Work to be completed: Reproduce verbatim the lines of the listing, beginning with the line that contains "table_header Cliente [117, 606, 1082, 645]" and ending with the line that contains "subtitle 3.4.- Identificación", both included.

Layout dataset entries

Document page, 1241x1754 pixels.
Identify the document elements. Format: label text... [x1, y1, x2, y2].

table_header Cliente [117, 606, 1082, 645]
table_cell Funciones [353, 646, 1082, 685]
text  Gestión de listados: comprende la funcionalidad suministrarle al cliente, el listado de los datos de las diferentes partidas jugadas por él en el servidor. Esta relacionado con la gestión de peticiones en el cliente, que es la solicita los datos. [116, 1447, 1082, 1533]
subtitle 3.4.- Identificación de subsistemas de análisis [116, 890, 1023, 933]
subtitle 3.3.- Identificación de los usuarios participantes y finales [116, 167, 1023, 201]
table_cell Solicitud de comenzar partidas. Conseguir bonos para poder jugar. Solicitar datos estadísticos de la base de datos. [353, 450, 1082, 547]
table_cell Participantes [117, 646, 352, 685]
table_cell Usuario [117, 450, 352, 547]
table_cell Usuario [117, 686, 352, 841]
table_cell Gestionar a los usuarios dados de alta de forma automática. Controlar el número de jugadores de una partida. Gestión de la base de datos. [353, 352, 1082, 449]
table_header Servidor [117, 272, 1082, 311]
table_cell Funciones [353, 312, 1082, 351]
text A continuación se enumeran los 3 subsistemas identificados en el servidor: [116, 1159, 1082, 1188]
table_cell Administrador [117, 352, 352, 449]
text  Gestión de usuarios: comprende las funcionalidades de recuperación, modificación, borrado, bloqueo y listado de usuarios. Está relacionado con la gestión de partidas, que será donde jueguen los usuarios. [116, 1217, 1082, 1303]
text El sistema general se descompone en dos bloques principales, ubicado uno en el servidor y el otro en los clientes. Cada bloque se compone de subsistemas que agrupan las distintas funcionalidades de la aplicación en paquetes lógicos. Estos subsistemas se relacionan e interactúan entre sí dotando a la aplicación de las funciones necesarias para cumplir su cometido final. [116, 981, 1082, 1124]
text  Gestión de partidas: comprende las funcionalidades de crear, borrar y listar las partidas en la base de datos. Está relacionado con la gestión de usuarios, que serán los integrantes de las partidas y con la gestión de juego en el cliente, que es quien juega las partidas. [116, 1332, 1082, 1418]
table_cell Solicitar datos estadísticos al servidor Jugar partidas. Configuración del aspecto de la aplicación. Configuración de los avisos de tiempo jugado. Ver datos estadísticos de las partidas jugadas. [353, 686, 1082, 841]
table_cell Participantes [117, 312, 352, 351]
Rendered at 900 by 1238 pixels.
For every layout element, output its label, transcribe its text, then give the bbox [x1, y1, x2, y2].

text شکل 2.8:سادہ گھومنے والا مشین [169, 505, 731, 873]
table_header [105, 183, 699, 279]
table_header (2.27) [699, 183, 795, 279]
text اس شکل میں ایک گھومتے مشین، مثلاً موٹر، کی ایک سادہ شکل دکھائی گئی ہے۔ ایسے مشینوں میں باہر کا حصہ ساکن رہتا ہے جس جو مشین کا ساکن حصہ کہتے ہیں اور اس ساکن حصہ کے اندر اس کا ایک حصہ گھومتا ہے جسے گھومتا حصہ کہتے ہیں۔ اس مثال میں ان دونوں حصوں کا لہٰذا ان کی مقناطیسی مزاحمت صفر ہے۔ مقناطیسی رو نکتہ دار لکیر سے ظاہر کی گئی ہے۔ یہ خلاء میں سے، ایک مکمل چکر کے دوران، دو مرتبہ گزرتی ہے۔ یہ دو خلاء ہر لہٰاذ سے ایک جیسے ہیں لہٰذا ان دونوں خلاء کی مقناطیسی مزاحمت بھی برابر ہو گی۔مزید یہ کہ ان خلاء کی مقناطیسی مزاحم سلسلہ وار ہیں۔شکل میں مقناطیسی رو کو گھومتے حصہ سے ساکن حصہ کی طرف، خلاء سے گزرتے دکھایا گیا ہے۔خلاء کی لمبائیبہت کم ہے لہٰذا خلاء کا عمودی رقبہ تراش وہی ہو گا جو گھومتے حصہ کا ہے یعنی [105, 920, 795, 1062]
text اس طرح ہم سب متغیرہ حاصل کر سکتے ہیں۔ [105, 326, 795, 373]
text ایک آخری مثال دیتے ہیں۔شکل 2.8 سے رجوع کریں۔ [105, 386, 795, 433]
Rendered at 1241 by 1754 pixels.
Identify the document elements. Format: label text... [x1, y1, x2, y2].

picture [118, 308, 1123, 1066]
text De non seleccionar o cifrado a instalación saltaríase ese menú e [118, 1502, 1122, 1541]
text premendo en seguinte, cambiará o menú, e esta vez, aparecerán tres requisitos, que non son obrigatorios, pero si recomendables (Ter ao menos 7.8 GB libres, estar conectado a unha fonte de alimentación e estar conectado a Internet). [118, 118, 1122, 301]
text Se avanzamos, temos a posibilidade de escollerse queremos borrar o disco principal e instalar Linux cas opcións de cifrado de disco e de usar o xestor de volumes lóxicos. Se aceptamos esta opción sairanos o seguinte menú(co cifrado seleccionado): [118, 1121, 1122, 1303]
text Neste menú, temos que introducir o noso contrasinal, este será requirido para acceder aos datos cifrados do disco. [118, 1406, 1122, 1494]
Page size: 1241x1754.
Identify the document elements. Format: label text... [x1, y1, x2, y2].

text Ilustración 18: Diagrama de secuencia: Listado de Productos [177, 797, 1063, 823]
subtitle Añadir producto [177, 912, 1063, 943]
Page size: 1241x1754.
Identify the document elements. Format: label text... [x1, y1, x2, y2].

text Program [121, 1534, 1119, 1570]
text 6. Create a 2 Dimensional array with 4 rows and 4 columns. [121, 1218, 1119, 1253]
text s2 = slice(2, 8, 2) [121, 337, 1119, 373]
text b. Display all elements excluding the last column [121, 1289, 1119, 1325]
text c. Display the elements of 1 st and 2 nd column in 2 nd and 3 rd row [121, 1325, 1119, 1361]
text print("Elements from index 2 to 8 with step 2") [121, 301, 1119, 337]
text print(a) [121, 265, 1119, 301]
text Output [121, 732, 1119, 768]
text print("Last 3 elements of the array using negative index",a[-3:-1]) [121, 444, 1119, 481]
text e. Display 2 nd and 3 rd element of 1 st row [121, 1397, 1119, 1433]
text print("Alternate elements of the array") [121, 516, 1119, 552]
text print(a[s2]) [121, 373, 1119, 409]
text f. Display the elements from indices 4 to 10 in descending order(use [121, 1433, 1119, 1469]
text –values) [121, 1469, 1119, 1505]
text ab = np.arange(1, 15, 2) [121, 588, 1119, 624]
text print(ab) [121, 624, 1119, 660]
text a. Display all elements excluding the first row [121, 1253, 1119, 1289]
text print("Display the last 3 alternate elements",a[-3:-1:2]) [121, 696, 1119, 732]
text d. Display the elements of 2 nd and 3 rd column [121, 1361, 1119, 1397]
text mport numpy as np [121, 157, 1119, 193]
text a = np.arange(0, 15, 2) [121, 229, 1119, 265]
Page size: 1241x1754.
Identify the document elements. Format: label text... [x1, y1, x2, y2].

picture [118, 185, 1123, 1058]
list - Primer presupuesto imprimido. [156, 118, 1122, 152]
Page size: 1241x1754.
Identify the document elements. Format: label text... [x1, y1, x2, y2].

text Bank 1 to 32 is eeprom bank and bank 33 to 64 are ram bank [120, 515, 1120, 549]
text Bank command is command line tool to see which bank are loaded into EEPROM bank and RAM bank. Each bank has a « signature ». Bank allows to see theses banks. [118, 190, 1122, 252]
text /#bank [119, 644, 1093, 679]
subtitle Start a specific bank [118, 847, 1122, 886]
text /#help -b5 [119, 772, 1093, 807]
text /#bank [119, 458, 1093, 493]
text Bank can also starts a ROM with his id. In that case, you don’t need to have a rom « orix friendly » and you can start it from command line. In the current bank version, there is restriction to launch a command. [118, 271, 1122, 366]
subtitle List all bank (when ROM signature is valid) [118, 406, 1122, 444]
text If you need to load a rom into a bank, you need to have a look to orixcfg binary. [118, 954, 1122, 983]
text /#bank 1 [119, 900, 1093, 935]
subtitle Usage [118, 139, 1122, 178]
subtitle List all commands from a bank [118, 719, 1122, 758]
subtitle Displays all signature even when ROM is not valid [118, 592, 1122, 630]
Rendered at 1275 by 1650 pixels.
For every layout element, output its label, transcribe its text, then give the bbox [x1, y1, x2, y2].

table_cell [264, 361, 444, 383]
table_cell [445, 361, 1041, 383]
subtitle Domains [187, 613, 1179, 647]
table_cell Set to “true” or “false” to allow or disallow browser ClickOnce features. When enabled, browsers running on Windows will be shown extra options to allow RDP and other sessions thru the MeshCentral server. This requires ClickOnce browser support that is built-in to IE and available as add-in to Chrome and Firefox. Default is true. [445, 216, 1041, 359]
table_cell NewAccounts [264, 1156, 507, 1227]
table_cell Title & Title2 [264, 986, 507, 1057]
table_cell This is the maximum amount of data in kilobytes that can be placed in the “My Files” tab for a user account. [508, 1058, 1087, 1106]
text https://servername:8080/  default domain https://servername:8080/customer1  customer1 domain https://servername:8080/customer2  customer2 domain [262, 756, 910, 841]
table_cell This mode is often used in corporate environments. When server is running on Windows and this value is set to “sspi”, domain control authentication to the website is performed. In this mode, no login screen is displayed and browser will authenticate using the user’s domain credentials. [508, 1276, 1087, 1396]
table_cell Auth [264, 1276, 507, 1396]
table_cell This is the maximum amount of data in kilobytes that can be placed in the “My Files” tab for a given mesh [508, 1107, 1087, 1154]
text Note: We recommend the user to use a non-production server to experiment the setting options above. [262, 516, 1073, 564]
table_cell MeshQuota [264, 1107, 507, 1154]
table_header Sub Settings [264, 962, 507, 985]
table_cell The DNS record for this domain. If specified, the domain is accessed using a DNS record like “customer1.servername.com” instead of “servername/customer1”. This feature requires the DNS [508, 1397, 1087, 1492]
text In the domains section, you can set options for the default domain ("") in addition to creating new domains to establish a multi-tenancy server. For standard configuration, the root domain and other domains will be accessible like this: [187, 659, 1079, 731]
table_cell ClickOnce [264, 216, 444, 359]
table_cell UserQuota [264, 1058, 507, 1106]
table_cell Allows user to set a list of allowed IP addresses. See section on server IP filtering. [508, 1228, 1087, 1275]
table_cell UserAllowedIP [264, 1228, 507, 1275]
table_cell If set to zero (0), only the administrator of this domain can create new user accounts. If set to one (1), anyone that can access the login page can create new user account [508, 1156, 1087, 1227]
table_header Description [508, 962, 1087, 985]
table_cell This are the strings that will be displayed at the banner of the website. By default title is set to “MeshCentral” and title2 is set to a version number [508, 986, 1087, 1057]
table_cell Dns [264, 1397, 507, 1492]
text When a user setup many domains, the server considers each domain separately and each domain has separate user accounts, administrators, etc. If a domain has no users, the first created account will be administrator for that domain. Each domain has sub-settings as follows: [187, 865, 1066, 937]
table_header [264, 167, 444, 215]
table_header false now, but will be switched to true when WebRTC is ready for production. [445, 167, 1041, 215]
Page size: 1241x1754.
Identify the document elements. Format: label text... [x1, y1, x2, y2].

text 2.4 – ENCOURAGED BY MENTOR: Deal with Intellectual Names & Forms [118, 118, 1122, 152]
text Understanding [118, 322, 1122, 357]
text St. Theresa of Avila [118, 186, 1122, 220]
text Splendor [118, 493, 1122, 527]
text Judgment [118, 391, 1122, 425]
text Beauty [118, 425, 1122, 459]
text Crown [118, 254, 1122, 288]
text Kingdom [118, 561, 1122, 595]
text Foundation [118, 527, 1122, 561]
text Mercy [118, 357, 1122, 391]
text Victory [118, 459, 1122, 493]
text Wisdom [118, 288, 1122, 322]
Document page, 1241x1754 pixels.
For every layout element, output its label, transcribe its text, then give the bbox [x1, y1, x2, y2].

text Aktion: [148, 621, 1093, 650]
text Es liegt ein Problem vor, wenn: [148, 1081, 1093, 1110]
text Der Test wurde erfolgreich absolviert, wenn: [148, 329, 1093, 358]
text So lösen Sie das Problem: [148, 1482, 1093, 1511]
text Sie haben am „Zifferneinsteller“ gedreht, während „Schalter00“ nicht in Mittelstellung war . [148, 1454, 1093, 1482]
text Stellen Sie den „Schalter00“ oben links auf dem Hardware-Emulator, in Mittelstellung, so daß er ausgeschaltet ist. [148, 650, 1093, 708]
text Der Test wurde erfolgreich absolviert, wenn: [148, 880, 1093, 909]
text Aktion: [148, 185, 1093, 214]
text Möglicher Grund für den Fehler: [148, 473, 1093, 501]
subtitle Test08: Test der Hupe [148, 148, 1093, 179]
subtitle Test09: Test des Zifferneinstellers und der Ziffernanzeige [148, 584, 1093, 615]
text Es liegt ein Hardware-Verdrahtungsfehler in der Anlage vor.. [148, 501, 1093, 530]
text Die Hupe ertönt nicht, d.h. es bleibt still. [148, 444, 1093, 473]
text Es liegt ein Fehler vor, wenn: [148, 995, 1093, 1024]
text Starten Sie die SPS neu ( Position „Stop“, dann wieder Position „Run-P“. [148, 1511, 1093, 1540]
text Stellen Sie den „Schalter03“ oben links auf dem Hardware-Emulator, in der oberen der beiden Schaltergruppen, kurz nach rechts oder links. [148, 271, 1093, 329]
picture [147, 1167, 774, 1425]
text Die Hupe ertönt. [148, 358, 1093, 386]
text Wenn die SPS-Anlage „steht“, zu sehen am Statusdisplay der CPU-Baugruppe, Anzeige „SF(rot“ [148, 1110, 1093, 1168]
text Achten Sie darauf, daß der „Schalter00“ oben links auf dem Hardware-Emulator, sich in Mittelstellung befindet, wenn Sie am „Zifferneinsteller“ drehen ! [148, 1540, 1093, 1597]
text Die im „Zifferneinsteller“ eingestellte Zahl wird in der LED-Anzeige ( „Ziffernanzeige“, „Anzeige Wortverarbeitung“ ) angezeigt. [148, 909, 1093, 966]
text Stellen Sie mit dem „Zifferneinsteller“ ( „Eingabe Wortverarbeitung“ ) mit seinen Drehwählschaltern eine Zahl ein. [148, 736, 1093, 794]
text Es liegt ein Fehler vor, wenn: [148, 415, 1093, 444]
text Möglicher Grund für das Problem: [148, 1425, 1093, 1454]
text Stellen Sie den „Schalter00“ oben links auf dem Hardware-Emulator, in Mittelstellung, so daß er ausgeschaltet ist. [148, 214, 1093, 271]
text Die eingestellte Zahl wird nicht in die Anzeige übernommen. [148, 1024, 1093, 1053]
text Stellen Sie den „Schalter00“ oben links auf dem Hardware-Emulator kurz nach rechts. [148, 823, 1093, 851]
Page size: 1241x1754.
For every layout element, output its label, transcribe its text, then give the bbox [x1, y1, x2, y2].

Response below:
table_header Cliente [117, 606, 1082, 645]
table_cell Funciones [353, 646, 1082, 685]
text  Gestión de listados: comprende la funcionalidad suministrarle al cliente, el listado de los datos de las diferentes partidas jugadas por él en el servidor. Esta relacionado con la gestión de peticiones en el cliente, que es la solicita los datos. [116, 1447, 1082, 1533]
subtitle 3.4.- Identificación de subsistemas de análisis [116, 890, 1023, 933]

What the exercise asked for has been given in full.